The Middle East region witnessed good demand for gold jewellery, as the high oil price and a return of tourists contributed well to the local economy. Tourist demand was not so high in the gold ‘souq’ in the UAE, as only local consumers contributed to demand. Looking forward, we do not expect demand to rise hugely, as tourist demand will continue to remain subdued due to purchasing power being hugely eroded over the last few years.
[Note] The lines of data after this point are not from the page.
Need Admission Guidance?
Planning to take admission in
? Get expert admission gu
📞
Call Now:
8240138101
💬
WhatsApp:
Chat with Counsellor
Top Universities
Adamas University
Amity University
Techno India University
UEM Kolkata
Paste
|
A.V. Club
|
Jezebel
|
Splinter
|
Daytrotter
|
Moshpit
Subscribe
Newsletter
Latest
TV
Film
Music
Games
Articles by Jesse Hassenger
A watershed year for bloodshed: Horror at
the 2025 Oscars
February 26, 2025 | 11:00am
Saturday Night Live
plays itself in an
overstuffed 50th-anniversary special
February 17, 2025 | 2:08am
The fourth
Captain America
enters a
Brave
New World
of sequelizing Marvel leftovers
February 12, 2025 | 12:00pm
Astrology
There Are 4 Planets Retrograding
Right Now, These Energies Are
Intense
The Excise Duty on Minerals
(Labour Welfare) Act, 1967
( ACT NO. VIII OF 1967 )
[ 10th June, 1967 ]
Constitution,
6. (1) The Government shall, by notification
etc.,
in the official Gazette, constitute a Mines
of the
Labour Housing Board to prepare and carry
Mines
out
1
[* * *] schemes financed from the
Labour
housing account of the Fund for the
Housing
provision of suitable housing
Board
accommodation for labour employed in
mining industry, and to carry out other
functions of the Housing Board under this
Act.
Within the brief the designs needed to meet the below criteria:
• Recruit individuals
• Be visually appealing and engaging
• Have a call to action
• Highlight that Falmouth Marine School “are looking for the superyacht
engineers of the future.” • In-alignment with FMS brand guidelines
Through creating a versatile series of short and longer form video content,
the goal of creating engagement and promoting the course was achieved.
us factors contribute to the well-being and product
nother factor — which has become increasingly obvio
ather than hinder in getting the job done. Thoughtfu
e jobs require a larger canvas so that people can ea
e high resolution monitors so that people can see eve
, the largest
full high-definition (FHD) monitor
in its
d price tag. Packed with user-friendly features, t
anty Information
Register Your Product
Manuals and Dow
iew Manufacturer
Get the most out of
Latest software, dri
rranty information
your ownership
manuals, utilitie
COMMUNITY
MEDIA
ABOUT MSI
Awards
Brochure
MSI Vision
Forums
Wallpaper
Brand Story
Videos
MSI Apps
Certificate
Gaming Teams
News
Turkish demand had suffered due to hyperinflation and the subsequent rapid devaluation of the local currency against the US dollar. As the economy is still struggling, jewellery demand is expected to contract by 7% to 10% in H2.
In the West, there was almost no change in demand in America in Q2 on a year-on-year basis, while in Europe, demand contracted by 5% in Q2 on a year-on-year basis. High inflation coupled with a high gold price remained the main factors for the contraction.
In the West, there was almost no change in demand in America in Q2 on a year-on-year basis, while in Europe, demand contracted by 5% in Q2 on a year-on-year basis.
Unprecedented money supply to resuscitate economies from the after-effects of the pandemic in 2020 and 2021 has contributed to high inflation. It was aggravated further this year as headline inflation in developed and emerging economies has surpassed the threshold level of central banks’ targets. We have observed the first glimpse of slowdown of CPI in the US in the month of July, but it’s too early to assume that inflation has peaked.
The Federal Reserve has made it clear that it will continue its monetary tightening policy until inflation returns to normalcy. As the US dollar has strengthened and the real return in long-term US Treasuries turns positive, we may see gold consolidate in a range between $1,680 and $1,840, and at times come down below the lower band in H2. This will provide strong support to major physical markets, but demand may not match that of last year. We estimate that the full year demand will come in at around 1,765 tonnes, a fall of 3% from 2021.